In ordinary python you'd use heapq's nlargest (and we can hack a bit to use it for a DataFrame):
In [10]: df
Out[10]:
IP Agent Count
0 74.86.158.106 Mozilla/5.0+(compatible; UptimeRobot/2.0; http... 369
1 203.81.107.103 Mozilla/5.0 (Windows NT 6.1; rv:21.0) Gecko/20... 388
2 173.199.120.155 Mozilla/5.0 (compatible; AhrefsBot/4.0; +http:... 417
3 124.43.84.242 Mozilla/5.0 (Windows NT 6.2) AppleWebKit/537.3... 448
4 112.135.196.223 Mozilla/5.0 (Windows NT 5.1) AppleWebKit/537.3... 454
5 124.43.155.138 Mozilla/5.0 (Windows NT 6.1; WOW64; rv:21.0) G... 461
6 124.43.104.198 Mozilla/5.0 (Windows NT 5.1; rv:21.0) Gecko/20... 467
In [11]: df.sort('Count', ascending=False).head(3)
Out[11]:
IP Agent Count
6 124.43.104.198 Mozilla/5.0 (Windows NT 5.1; rv:21.0) Gecko/20... 467
5 124.43.155.138 Mozilla/5.0 (Windows NT 6.1; WOW64; rv:21.0) G... 461
4 112.135.196.223 Mozilla/5.0 (Windows NT 5.1) AppleWebKit/537.3... 454
In [21]: from heapq import nlargest
In [22]: top_3 = nlargest(3, df.iterrows(), key=lambda x: x[1]['Count'])
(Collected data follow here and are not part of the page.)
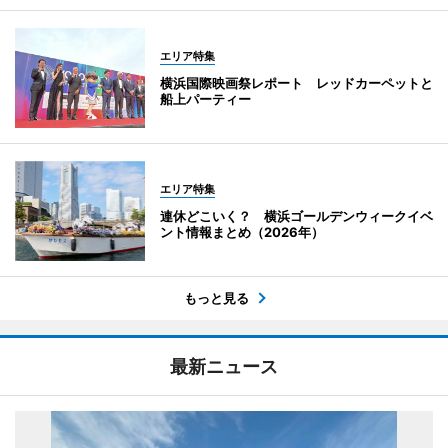
エリア特集
横浜国際映画祭レポート レッドカーペットと
船上パーティー
エリア特集
連休どこいく？ 横浜ゴールデンウィークイベ
ント情報まとめ（2026年）
もっと見る
最新ニュース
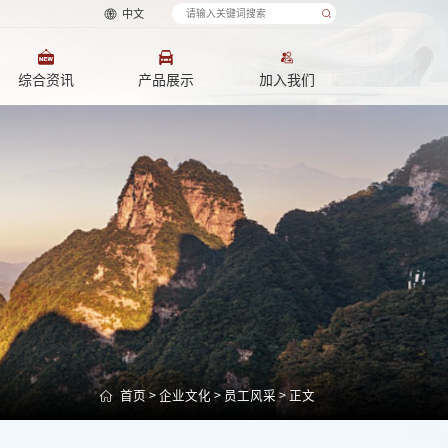
中文
综合资讯
产品展示
加入我们
首页
>
企业文化
>
员工风采
> 正文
In [23]: pd.DataFrame.from_items(top_3).T
Out[23]:
IP Agent Count
6 124.43.104.198 Mozilla/5.0 (Windows NT 5.1; rv:21.0) Gecko/20... 467
5 124.43.155.138 Mozilla/5.0 (Windows NT 6.1; WOW64; rv:21.0) G... 461
4 112.135.196.223 Mozilla/5.0 (Windows NT 5.1) AppleWebKit/537.3... 454
This is much slower than sorting, presumbly from the overhead, I thought I'd throw this as a feature idea anyway.